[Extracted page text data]
┄┄┄┄┄┄┄┄┄┄┄┄┄┄┄┄┄┄┄┄
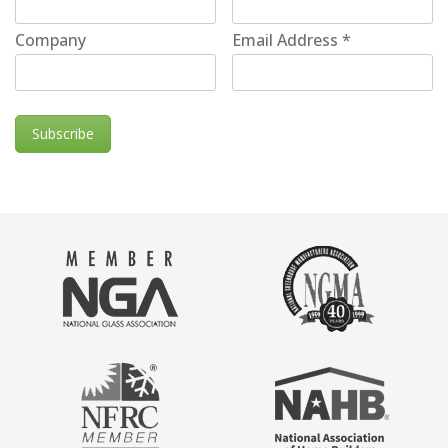
Company
Email Address
*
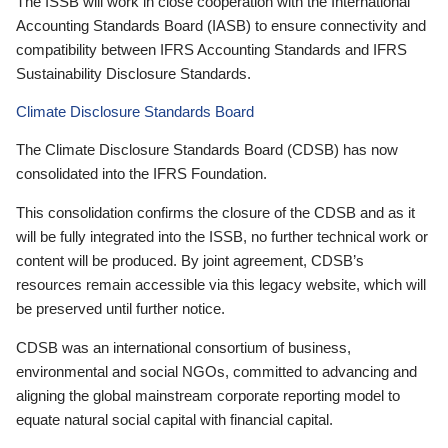
The ISSB will work in close cooperation with the International
Accounting Standards Board (IASB) to ensure connectivity and
compatibility between IFRS Accounting Standards and IFRS
Sustainability Disclosure Standards.
Climate Disclosure Standards Board
The Climate Disclosure Standards Board (CDSB) has now
consolidated into the IFRS Foundation.
This consolidation confirms the closure of the CDSB and as it
will be fully integrated into the ISSB, no further technical work or
content will be produced. By joint agreement, CDSB’s
resources remain accessible via this legacy website, which will
be preserved until further notice.
CDSB was an international consortium of business,
environmental and social NGOs, committed to advancing and
aligning the global mainstream corporate reporting model to
equate natural social capital with financial capital.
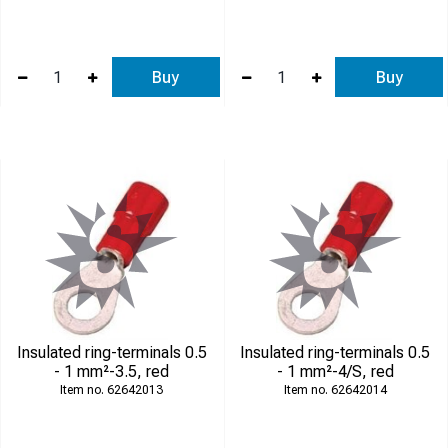
Buy
Buy
Insulated ring-terminals 0.5
Insulated ring-terminals 0.5
- 1 mm²-3.5, red
- 1 mm²-4/S, red
62642013
62642014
┄┄┄┄┄┄┄┄┄┄┄┄┄┄┄┄┄┄┄┄
### YOUR OBJECTIVE
The string "social" marks the lines to copy; report each of them from the data above.

### ANSWER FOR THIS EXERCISE
environmental and social NGOs, committed to advancing and
equate natural social capital with financial capital.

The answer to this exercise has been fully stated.